What is required: Please retype every entry as written, and keep the pictures out.

+++ Material provided

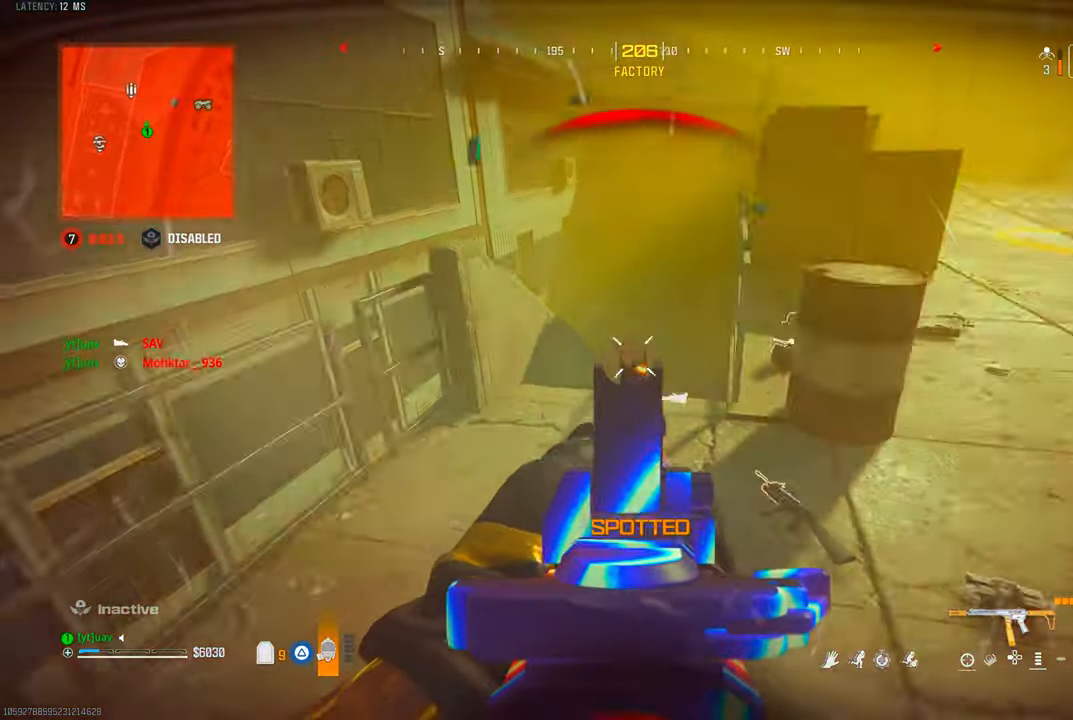
{"dt_ms": 500, "buttons": ["TRIANGLE"], "left_stick": "up-left", "right_stick": "center", "events": [[133, "CROSS", "up"], [133, "left_stick", "right"], [267, "right_stick", "center"], [300, "L1", "up"], [350, "right_stick", "up"], [367, "R1", "up"], [433, "left_stick", "up-left"], [433, "right_stick", "center"], [467, "TRIANGLE", "down"]]}
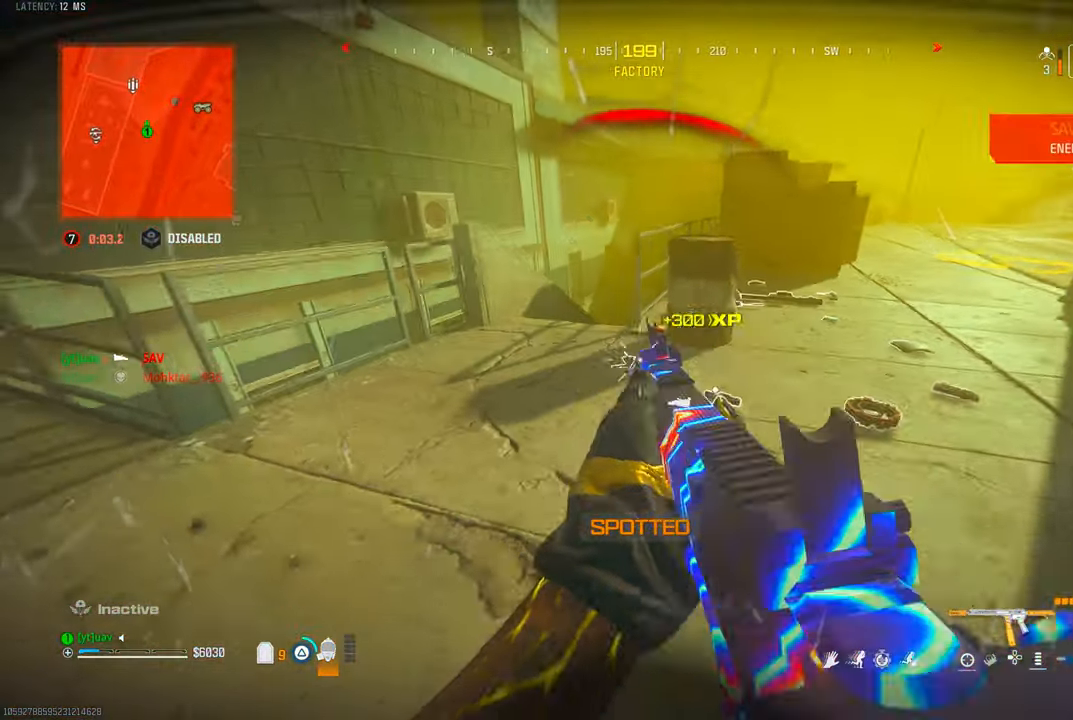
{"dt_ms": 500, "buttons": [], "left_stick": "up", "right_stick": "down", "events": [[17, "TRIANGLE", "up"], [100, "TRIANGLE", "down"], [167, "TRIANGLE", "up"], [233, "TRIANGLE", "down"], [300, "TRIANGLE", "up"], [367, "TRIANGLE", "down"], [400, "right_stick", "down-right"], [433, "TRIANGLE", "up"], [450, "left_stick", "up"], [500, "right_stick", "down"]]}
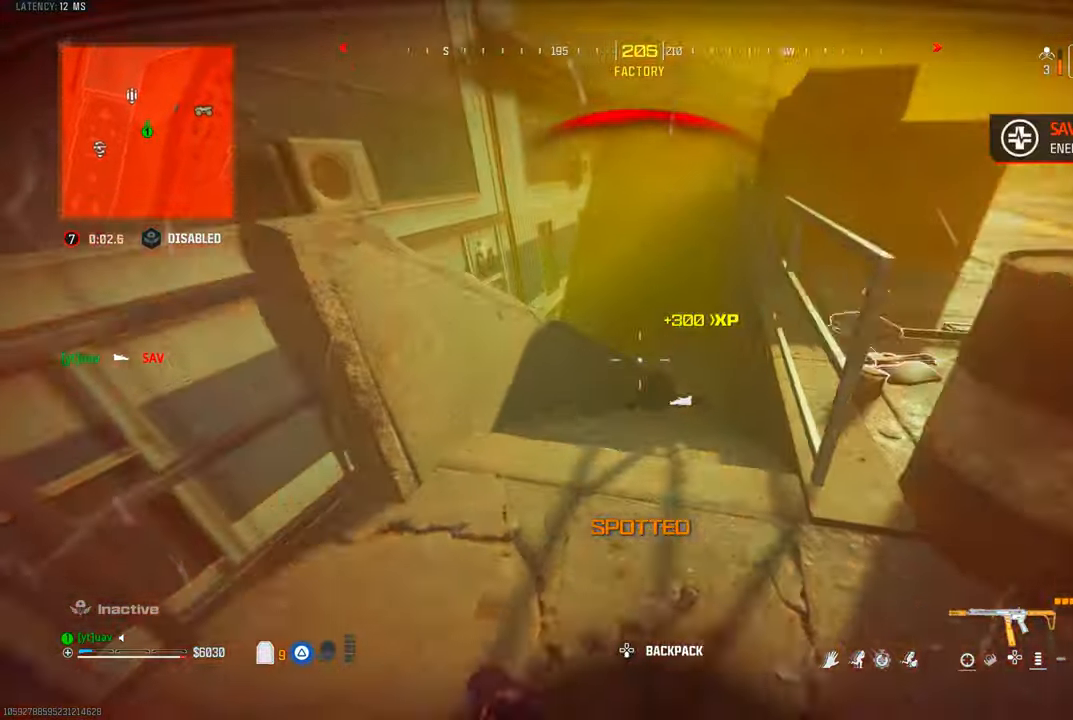
{"dt_ms": 500, "buttons": [], "left_stick": "up", "right_stick": "center", "events": [[67, "CIRCLE", "down"], [133, "CIRCLE", "up"], [133, "left_stick", "up-right"], [200, "R2", "down"], [267, "right_stick", "down-right"], [300, "R2", "up"], [367, "CROSS", "down"], [367, "right_stick", "left"], [383, "left_stick", "up"], [433, "right_stick", "center"], [450, "CROSS", "up"]]}
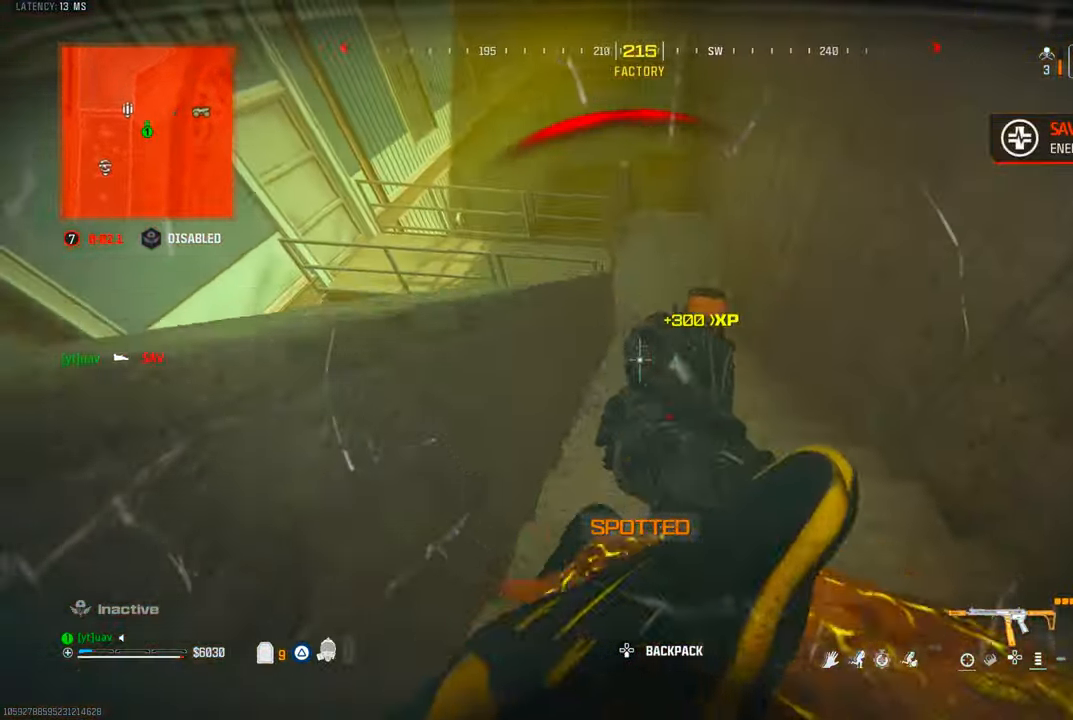
{"dt_ms": 500, "buttons": ["SQUARE"], "left_stick": "center", "right_stick": "up", "events": [[33, "left_stick", "center"], [100, "SQUARE", "down"], [133, "left_stick", "down-right"], [150, "right_stick", "up"], [217, "right_stick", "center"], [367, "left_stick", "left"], [400, "right_stick", "up"], [500, "left_stick", "center"]]}
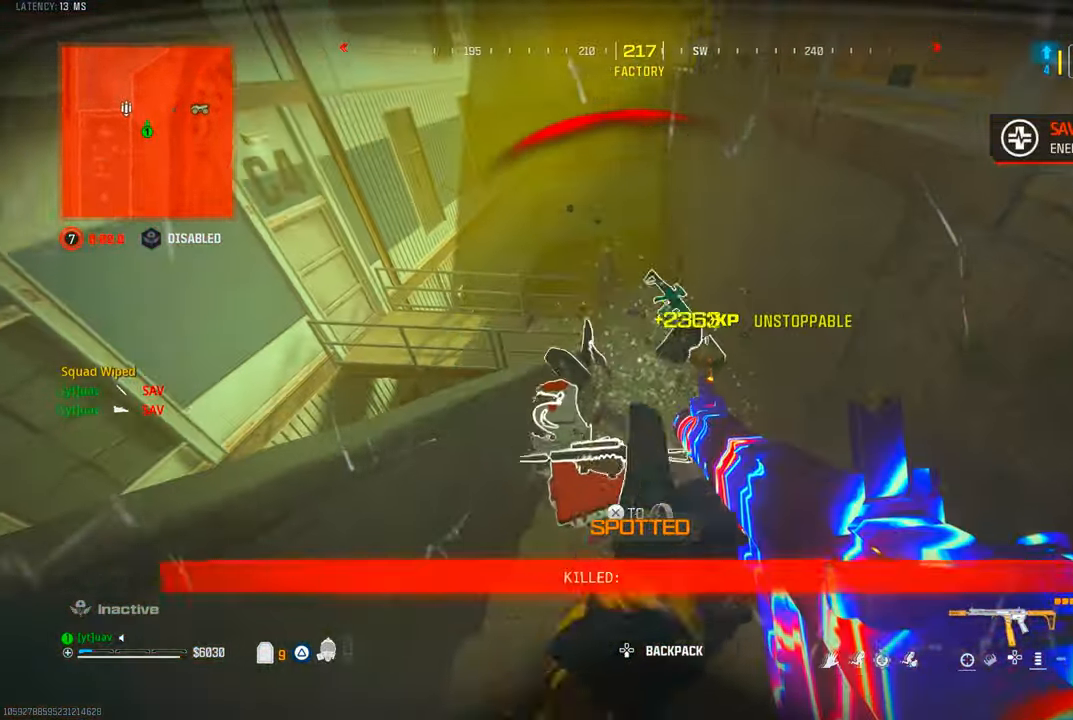
{"dt_ms": 500, "buttons": [], "left_stick": "center", "right_stick": "center", "events": [[33, "right_stick", "center"], [67, "left_stick", "right"], [133, "left_stick", "center"], [300, "SQUARE", "up"]]}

++++++

Answer box:
{"dt_ms": 500, "buttons": ["TRIANGLE"], "left_stick": "up-left", "right_stick": "center", "events": [[133, "CROSS", "up"], [133, "left_stick", "right"], [267, "right_stick", "center"], [300, "L1", "up"], [350, "right_stick", "up"], [367, "R1", "up"], [433, "left_stick", "up-left"], [433, "right_stick", "center"], [467, "TRIANGLE", "down"]]}
{"dt_ms": 500, "buttons": [], "left_stick": "up", "right_stick": "down", "events": [[17, "TRIANGLE", "up"], [100, "TRIANGLE", "down"], [167, "TRIANGLE", "up"], [233, "TRIANGLE", "down"], [300, "TRIANGLE", "up"], [367, "TRIANGLE", "down"], [400, "right_stick", "down-right"], [433, "TRIANGLE", "up"], [450, "left_stick", "up"], [500, "right_stick", "down"]]}
{"dt_ms": 500, "buttons": [], "left_stick": "up", "right_stick": "center", "events": [[67, "CIRCLE", "down"], [133, "CIRCLE", "up"], [133, "left_stick", "up-right"], [200, "R2", "down"], [267, "right_stick", "down-right"], [300, "R2", "up"], [367, "CROSS", "down"], [367, "right_stick", "left"], [383, "left_stick", "up"], [433, "right_stick", "center"], [450, "CROSS", "up"]]}
{"dt_ms": 500, "buttons": ["SQUARE"], "left_stick": "center", "right_stick": "up", "events": [[33, "left_stick", "center"], [100, "SQUARE", "down"], [133, "left_stick", "down-right"], [150, "right_stick", "up"], [217, "right_stick", "center"], [367, "left_stick", "left"], [400, "right_stick", "up"], [500, "left_stick", "center"]]}
{"dt_ms": 500, "buttons": [], "left_stick": "center", "right_stick": "center", "events": [[33, "right_stick", "center"], [67, "left_stick", "right"], [133, "left_stick", "center"], [300, "SQUARE", "up"]]}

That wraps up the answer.